— START Excerpted text —

How I Made a Fully Functional Arduino Weather Station

UPDATE: Work on our Arduino weather station continued after this article was published, culminating in the release of Open Weather Station (OWS). Check it out for additional updates, resources, along with code and new tutorials.

What is this all about?

Kitesurfing is one of the most addictive sports in the world. All it requires is a kiteboard, a body of water, and a few accessories. It’s a great way to get in touch with nature, free up your mind, and exercise. Plus, you can really go crazy with it.

So what’s the problem?

Oh, I forgot one essential requirement: wind. And that’s where we have our problem: you never know whether or not there will be wind unless you live right by your favorite kitesurfing spot.

I live in Córdoba, Argentina, approximately 130 kilometers (~80 miles) away from the lake where I kitesurf. That’s roughly a two-hour drive, which I can deal with. But I can’t deal with the fact that weather forecasts are inaccurate. And where I live, good wind conditions last just a couple of hours. The last thing you want to do is clear up your Monday schedule to go kitesurfing and find yourself cursing the gods on a windless lake after two hours of driving.

I needed to know the wind conditions of my favorite kitesurfing spot—in real time. So I decided to build my own weather station.

— END Excerpted text —
— START Provided material —

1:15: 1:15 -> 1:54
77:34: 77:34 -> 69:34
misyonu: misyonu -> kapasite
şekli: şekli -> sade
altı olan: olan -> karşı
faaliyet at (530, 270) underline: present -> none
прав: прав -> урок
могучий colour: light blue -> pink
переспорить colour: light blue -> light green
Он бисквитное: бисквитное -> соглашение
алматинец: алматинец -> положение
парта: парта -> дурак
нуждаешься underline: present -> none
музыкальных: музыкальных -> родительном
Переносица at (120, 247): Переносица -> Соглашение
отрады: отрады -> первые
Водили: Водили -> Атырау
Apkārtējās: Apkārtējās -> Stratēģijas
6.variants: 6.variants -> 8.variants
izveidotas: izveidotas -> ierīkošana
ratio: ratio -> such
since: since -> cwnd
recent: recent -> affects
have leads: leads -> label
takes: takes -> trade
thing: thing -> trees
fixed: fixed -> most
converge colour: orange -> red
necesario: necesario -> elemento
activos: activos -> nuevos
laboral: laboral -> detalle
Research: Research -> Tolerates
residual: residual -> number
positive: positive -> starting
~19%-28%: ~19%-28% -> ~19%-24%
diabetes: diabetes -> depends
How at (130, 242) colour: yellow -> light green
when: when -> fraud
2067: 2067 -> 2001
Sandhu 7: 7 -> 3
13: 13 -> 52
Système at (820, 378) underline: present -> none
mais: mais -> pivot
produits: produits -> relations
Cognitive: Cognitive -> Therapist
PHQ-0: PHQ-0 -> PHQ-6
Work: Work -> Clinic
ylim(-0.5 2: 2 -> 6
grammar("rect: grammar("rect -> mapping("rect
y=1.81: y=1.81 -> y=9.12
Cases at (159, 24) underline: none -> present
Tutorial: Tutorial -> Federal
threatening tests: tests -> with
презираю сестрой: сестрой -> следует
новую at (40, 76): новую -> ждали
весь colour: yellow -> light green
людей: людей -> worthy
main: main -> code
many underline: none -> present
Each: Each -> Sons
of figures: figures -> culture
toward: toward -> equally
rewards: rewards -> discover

— END Provided material —

> **Required task**: Reproduce the weather station article from "What is this" to "what’s the problem?", substituting "surfboard" for "kiteboard". These items were taken from a different source than the article on the weather station.

> **Result of the exercise**:
What is this all about?

Kitesurfing is one of the most addictive sports in the world. All it requires is a surfboard, a body of water, and a few accessories. It’s a great way to get in touch with nature, free up your mind, and exercise. Plus, you can really go crazy with it.

So what’s the problem?